With the in-house team, there was “little to no technology” informing their routes, Landers explained. The restaurants would group together the delivery orders as well as possible, and try to assign the deliveries in the most efficient way. But it wasn’t a perfect system, and the delivery department was constantly over or under-staffed depending on the influx of delivery orders on a given day.
Contracting Relay frees up Dig Inn to not have to figure out those logistics. The company is only charged for the on-demand couriers who come to pick up Dig Inn orders, and Relay’s roster of thousands of couriers ensure that the food won’t be kept waiting for long.

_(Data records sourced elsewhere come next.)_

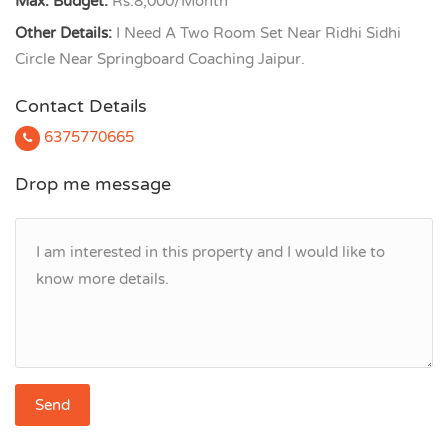
Max. Budget:
Rs.8,000/Month
Other Details:
I Need A Two Room Set Near Ridhi Sidhi
Circle Near Springboard Coaching Jaipur.
Contact Details
6375770665
Drop me message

As delivery logistics evolve, there’s an increasingly set expectation that delivery orders should be able to be completed within 30 minutes. With the third-party services, Landers said that sometimes delivery orders would take up to 90 to 105 minutes. Through Room Service, Landers is confident that Dig Inn will be able to consistently hit the 30-minute mark for delivery order completion.
Landers noted that, over time, Dig Inn will work on building a more integrated partnership with the courier service.
Testing It Out
Room Service is available starting January 31 at one location: 691 Broadway, in downtown Manhattan. The delivery-only menu will be available only on Tuesday through Thursday for a limited dinner service starting at 6pm.
Testing the program during dinner offers more breathing room to take time with the orders (about 65 percent of Dig Inn’s business is lunch service), and Eskin views the dinner delivery market as “an area in which there is the largest opportunity” to improve upon what’s available.
As for when the new delivery program will roll out system-wide, “your guess is as good as mine,” Eskin said. “We want to be really patient with this. We’re really proud of this. The worst thing that we could do is expand too quickly. Once we’ve given someone a bad experience, that’s really hard to take back.”
Eskin declined to provide exact figures on how much Dig Inn has spent developing its in-house delivery solution.